История Смотрителя Маяка и одного мира - стр. 24
Её тёмные короткие волосы были небрежно прикрыты капюшоном синего дорожного плаща, а внимательные глаза цвета ивовой коры горели, как будто отражая какое-то только ей видимое пламя. И круг, в который попал Унимо, несомненно, образовался на её орбите. Но пока сидящие только непринуждённо переговаривались друг с другом, а Кора сидела молча.
– А вы слышали новую песенку, которую тар-кахольские мальчишки сочинили про нашего Сэйлори?>14 Вот ведь наглецы, никакого уважения к королевской особе! – с притворным возмущением спросил всех красивый, изящно одетый молодой человек с серебряными колокольчиками в длинных светлых волосах, которые на удивление не делали его смешным, а, напротив, своим мелодичным звоном как будто дерзко насмехались над теми, у кого таких колокольчиков не было.

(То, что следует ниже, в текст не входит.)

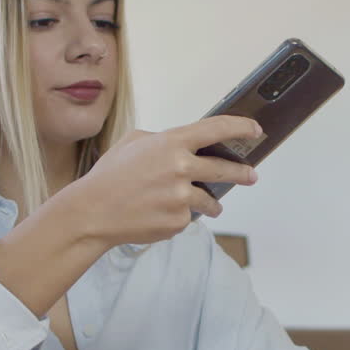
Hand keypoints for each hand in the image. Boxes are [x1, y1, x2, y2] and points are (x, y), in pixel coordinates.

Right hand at [71, 115, 260, 245]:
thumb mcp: (133, 143)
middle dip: (242, 173)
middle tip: (251, 176)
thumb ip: (162, 139)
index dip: (241, 127)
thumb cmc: (110, 175)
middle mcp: (181, 168)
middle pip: (224, 169)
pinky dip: (181, 216)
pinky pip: (189, 217)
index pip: (216, 129)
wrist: (93, 212)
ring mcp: (181, 197)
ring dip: (213, 203)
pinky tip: (162, 215)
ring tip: (212, 205)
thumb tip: (184, 145)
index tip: (256, 130)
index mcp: (171, 143)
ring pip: (210, 200)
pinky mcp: (178, 221)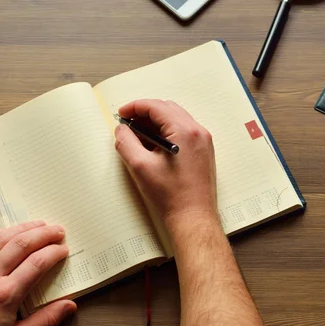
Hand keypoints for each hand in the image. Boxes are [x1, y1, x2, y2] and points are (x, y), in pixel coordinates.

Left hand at [0, 222, 76, 325]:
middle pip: (22, 244)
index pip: (37, 263)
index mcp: (6, 295)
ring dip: (22, 228)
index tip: (63, 249)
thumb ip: (44, 322)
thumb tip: (69, 307)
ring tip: (38, 224)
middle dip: (43, 234)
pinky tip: (5, 230)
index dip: (54, 252)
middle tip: (58, 230)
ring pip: (1, 238)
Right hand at [114, 99, 218, 233]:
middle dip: (145, 113)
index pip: (156, 107)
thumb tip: (121, 129)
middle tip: (127, 123)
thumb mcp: (140, 166)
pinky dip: (166, 132)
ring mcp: (203, 142)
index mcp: (185, 131)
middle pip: (167, 109)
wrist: (193, 218)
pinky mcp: (203, 152)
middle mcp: (198, 132)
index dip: (135, 107)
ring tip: (137, 135)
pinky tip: (153, 146)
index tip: (121, 114)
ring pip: (176, 119)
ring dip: (155, 122)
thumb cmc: (170, 196)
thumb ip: (126, 142)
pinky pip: (183, 132)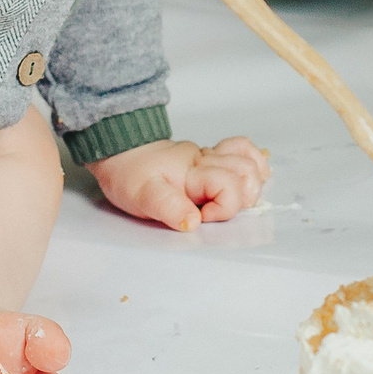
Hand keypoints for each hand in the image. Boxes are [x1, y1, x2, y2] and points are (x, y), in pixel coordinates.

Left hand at [87, 137, 270, 231]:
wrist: (118, 151)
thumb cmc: (129, 175)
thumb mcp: (142, 195)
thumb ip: (169, 208)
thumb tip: (194, 223)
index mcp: (192, 172)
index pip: (229, 186)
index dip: (224, 209)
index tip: (202, 217)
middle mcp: (205, 160)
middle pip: (246, 172)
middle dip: (243, 197)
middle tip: (217, 210)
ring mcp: (208, 156)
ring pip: (248, 160)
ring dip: (252, 181)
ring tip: (238, 198)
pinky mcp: (208, 156)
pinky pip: (240, 150)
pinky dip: (253, 162)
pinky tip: (254, 174)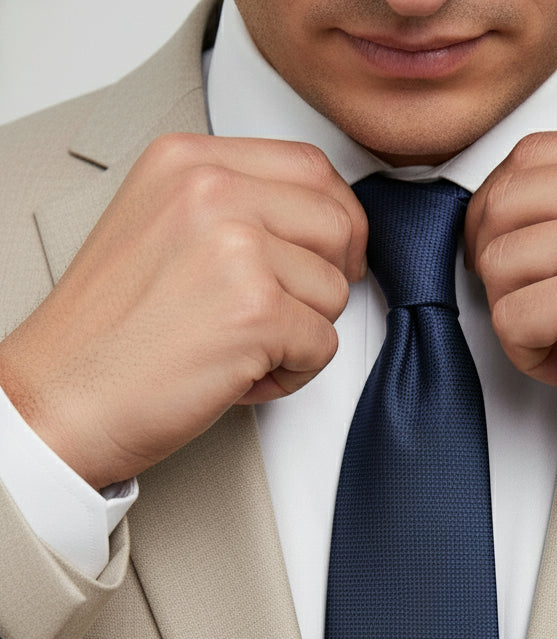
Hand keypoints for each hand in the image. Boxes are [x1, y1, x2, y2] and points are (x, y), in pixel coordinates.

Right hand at [0, 134, 367, 487]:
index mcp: (187, 160)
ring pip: (335, 291)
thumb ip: (232, 209)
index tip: (327, 258)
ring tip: (239, 351)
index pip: (310, 168)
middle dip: (325, 282)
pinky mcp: (256, 312)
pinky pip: (323, 345)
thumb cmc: (105, 336)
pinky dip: (292, 375)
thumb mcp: (161, 229)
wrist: (61, 400)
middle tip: (284, 317)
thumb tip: (315, 225)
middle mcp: (212, 190)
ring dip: (302, 335)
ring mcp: (237, 248)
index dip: (335, 222)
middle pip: (336, 224)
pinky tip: (237, 377)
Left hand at [465, 128, 556, 482]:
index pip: (532, 156)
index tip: (514, 256)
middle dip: (497, 266)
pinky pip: (509, 320)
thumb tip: (525, 219)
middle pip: (502, 203)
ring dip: (513, 315)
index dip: (502, 214)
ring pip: (496, 262)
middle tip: (528, 305)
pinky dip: (526, 356)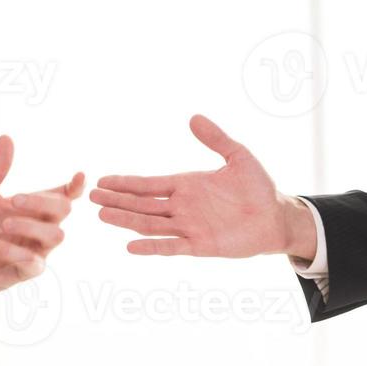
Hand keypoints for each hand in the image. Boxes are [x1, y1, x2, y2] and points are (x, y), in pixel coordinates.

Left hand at [0, 135, 84, 292]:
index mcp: (37, 206)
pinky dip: (13, 250)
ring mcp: (39, 249)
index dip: (76, 187)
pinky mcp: (28, 271)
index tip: (79, 176)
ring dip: (29, 226)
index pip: (65, 195)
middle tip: (13, 198)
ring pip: (55, 236)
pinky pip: (34, 262)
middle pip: (63, 210)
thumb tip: (6, 138)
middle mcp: (43, 226)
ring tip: (3, 223)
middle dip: (41, 202)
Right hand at [90, 114, 315, 259]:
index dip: (125, 182)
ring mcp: (189, 227)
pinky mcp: (200, 245)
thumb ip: (216, 139)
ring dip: (126, 220)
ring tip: (102, 215)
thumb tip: (193, 117)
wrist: (277, 217)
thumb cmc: (259, 188)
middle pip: (141, 204)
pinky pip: (171, 247)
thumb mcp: (238, 156)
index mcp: (186, 185)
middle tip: (89, 196)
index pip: (148, 184)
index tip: (102, 180)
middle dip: (116, 199)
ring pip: (149, 224)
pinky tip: (130, 246)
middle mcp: (182, 207)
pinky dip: (151, 247)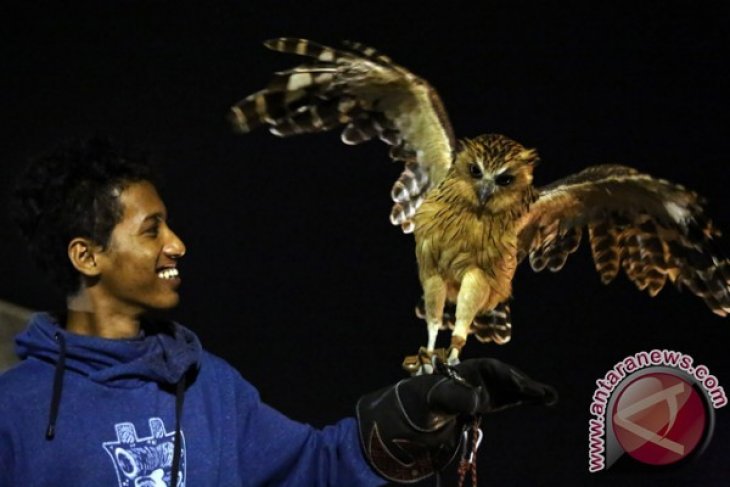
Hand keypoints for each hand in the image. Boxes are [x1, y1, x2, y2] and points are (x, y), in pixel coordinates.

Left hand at [356, 358, 555, 482]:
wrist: (408, 414)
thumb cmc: (419, 401)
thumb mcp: (433, 399)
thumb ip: (454, 397)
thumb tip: (478, 399)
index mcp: (464, 371)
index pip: (490, 369)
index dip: (507, 375)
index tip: (521, 385)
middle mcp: (475, 379)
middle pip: (504, 378)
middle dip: (524, 385)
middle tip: (546, 394)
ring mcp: (481, 392)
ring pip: (510, 390)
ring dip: (529, 393)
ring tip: (551, 398)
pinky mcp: (483, 405)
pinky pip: (507, 401)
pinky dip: (523, 401)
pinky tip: (541, 401)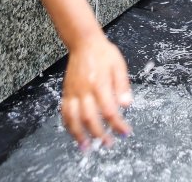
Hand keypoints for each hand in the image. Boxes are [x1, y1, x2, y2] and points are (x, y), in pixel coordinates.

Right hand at [61, 33, 132, 148]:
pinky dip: (68, 125)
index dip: (117, 124)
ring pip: (73, 118)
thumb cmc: (103, 53)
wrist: (84, 43)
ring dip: (79, 135)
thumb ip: (123, 85)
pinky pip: (64, 112)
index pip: (109, 110)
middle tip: (108, 143)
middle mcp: (84, 90)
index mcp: (99, 83)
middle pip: (89, 118)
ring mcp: (73, 92)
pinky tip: (74, 133)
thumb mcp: (119, 65)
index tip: (125, 132)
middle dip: (99, 134)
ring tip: (86, 147)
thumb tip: (127, 104)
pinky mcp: (66, 92)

– Давай уж, Сорел, не томи, знаем мы твоих «тар-кахольских мальчишек», – усмехнулся сидящий рядом с ним мужчина в пыльном дорожном плаще.
– Да я сам только вчера услышал, – продолжал свой маленький спектакль юноша с колокольчиками. – Вот если мне Квирил подыграет, я, может, вам и спою эту песенку, только шшшш, – тут он приложил палец к губам и оглянулся, так что если и был кто-то, кто ещё не обратил на него внимания, то теперь все взгляды были обращены на него, – люди короля повсюду, так что будьте осторожны.
Квирил – огромный скрипач с густой чёрной бородой – важно кивнул и устроился поудобнее, настраивая свою скрипку, которая в его огромных руках казалось совсем маленькой. Когда Сорел запел, его голос звучал насмешливо и серьёзно одновременно, колокольчики позвякивали в такт, а Квирил подпевал некоторые слова своим густым басом, что всё вместе придавало простой песенке театральный объём и наполненность.
– Какому королю,
какому королю,
какому королю
придётся по нраву -
быть только первым
быть только первым,
быть только первым,
первым среди равных.
Рано или поздно,
рано или поздно,
рано или поздно -
увы и ах, -
всё кончится новым,
всё кончится новым,
кончится новым
Указом о снах>15.
Когда Сорел закончил песню, все вокруг засмеялись и зааплодировали, а певец скромно раскланивался, уверяя, что тар-кахольские мальчишки сочинили ещё и непристойный вариант, но его он представлять ни за что не будет, даже не просите, нет-нет-нет, разве что потом, в более подходящей обстановке…
Унимо было интересно наблюдать за происходящим, которое напоминало Королевский театр по существу гораздо больше, чем внешне. Он не очень любил разные представления, разве что музыкантов и рассказчиков, которые умеют рассказывать длинные волшебные и грустные истории, но небрежная и слегка пьянящая атмосфера на этой площади постепенно затягивала всех, и этого нельзя было не почувствовать.
– Что же ты не расскажешь, Сорел, как тебя завербовали в королевские офицеры? Как же твоя поэтическая душа приноровится к ежедневной муштре? – насмешливо спросил мужчина в дорожном плаще, когда овации и оживление, вызванные песенкой, немного стихли.
– Да что рассказывать, – досадливо махнул рукой Сорел, и колокольчики коротко и сердито звякнули, – стихами мне не разрешают расплачиваться за комнату… а судья, только послушайте, взглянув на мои долговые расписки, написанные аккуратной катрэнской строкой, сказал, что, если я не найду себе занятие для оплаты долга, он будет вынужден обвинить меня в намеренном уклонении, и пригрозил темницей. И Окло-Ко бы с ним, конечно, но он обещал, что лично позаботится о том, чтобы мне в камеру не разрешили брать с собой перо и бумагу! Вы можете себе это представить, каков? Так что придётся выкручиваться. Я ведь по молодости закончил гарнизонную школу, имея некоторые… романтические представления о военном деле.